Kingsrow uses lmr and a pruning mechanism that is different than mpc. I tried replacing its pruning mechanism with scan's mpc, and didn't see any appreciable difference in depth searched. My lmr parameters are less aggressive than scan's, so I tried scan's. With this change kingsrow's nominal search depth was deeper, but average leaf depth didn't really change much. In general scan's nominal search depth is deeper than kingsrow, but average leaf depths are a lot closer. I then ran an engine match between this new test version of kingsrow using scan's lmr and mpc against a baseline kingsrow. The baseline code was better.

Kingsrow's search is MTD-f. It's very possible that settings that work well in PVS work differently in MTD.
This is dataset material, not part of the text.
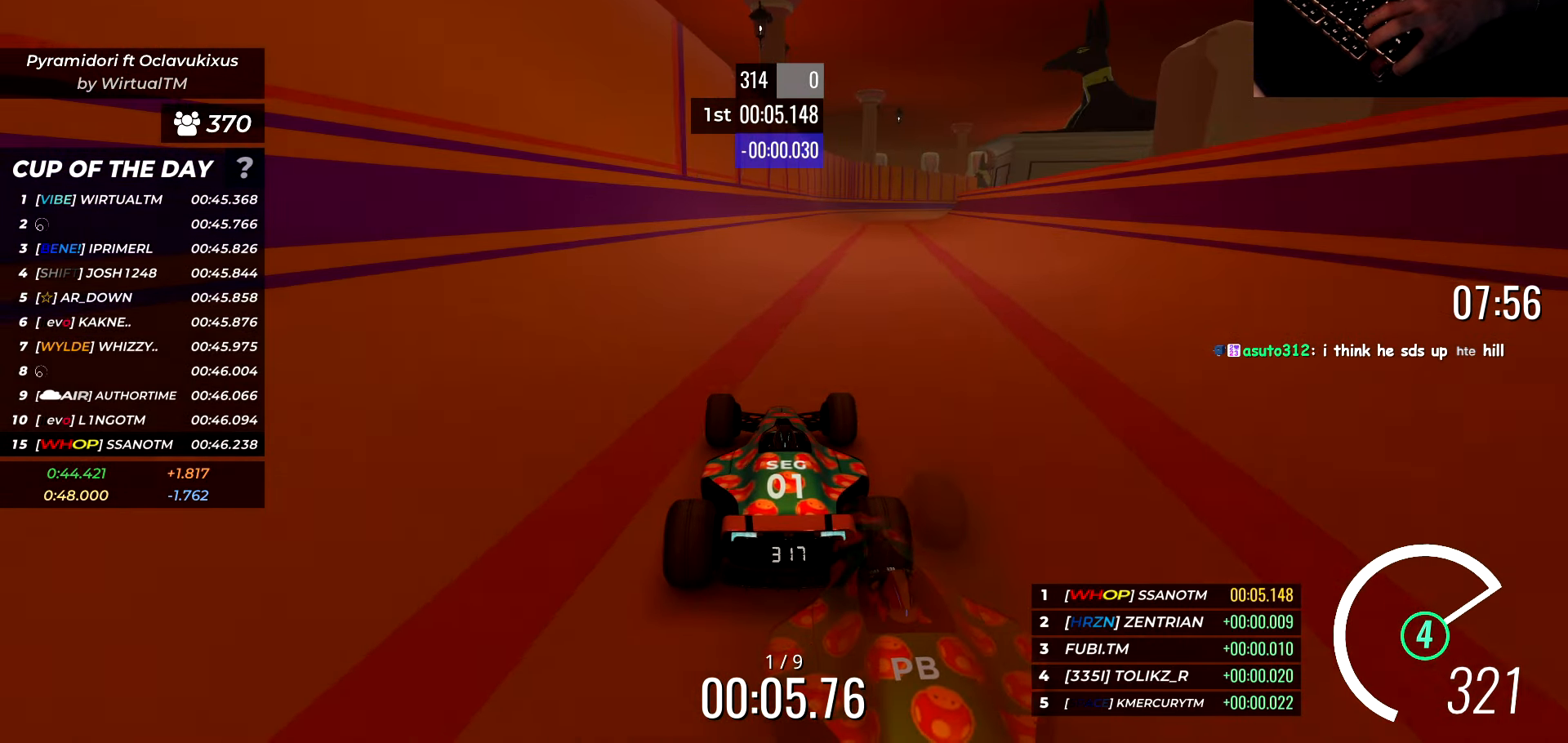
{"keys": ["d", "w"], "events": [[483, "d", "down"]]}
I browsed the scan sources a bit and was curious about a couple of things, maybe you could comment on them. I didn't see any use of internal iterative deepening to get a good move for move ordering when there is no hashtable move. I'm sure I tested IID and found an improvement in node counts, and I thought it was kind of a standard technique in chess programs. Did you try it and find it didn't work well in scan?

Also, if I'm reading your history table code correctly, your changes in history table values for good moves and bad moves do not seem to have a depth component. I thought most chess programs use much bigger increments for deep interior nodes than for leaf nodes. I know I found this was effective in kingsrow.

-- Ed

Fabien Letouzey
Posts: 299
Joined: Tue Jul 07, 2015 07:48
Real name: Fabien Letouzey

Re: Internet engine matches

Post by Fabien Letouzey » Sat Aug 08, 2015 10:01

Krzysztof Grzelak wrote:As for those matches with the program Kingsrow it is only Ed made me realize that I have a bad set program Scan. For which we sincerely apologise author of the program Scan - Fabiena Letouzey.
No worries Krzysztof!

Fabien Letouzey
Posts: 299
Joined: Tue Jul 07, 2015 07:48
Real name: Fabien Letouzey

Re: Internet engine matches

Post by Fabien Letouzey » Sat Aug 08, 2015 10:09

Ed Gilbert wrote:A very good question, one that many of us are scratching our heads to find the answer. In the case of kingsrow, after watching many match games, and running some other experiments, I think its the eval. Kingsrow does not use an auto tuned eval. In many of kingsrow's losses, scan is reporting high scores that kingrow is not, for many moves. It's quite remarkable to me that mostly just a set of patterns of 8 or 9 squares can see so much. In particular, I see no weakness in scan's handling of outpost squares (white 24, black 27). Many programs (kingsrow included) have had weaknesses in evaluating a man on these squares, and would lose games until a complicated eval was added that takes into consideration all of the attacking and defending squares behind the outpost. A pattern of 8 or 9 squares doesn't come close to seeing the whole picture. But somehow it works.
Using patterns was a kind of a bet for me as I was unaware of Dragon already having them: do draughts have a similar structure as Othello? The reasoning was that because pieces move so slowly (compared to chess), local features might suffice. The answer appears to be "yes", though I have an arguably funny anecdote about this. The Scan learning algorithm says that it extracted about 20% of the data "knowledge". By comparison, a similar algorithm in Othello could extract 90% of the exact score (not just WLD)! So my first reaction when I saw the 20% (actually at the beginning it was less) is that the project was a failure and I nearly abandoned it (LOL). That was linear vs. logistic regressions though and the games were generated differently.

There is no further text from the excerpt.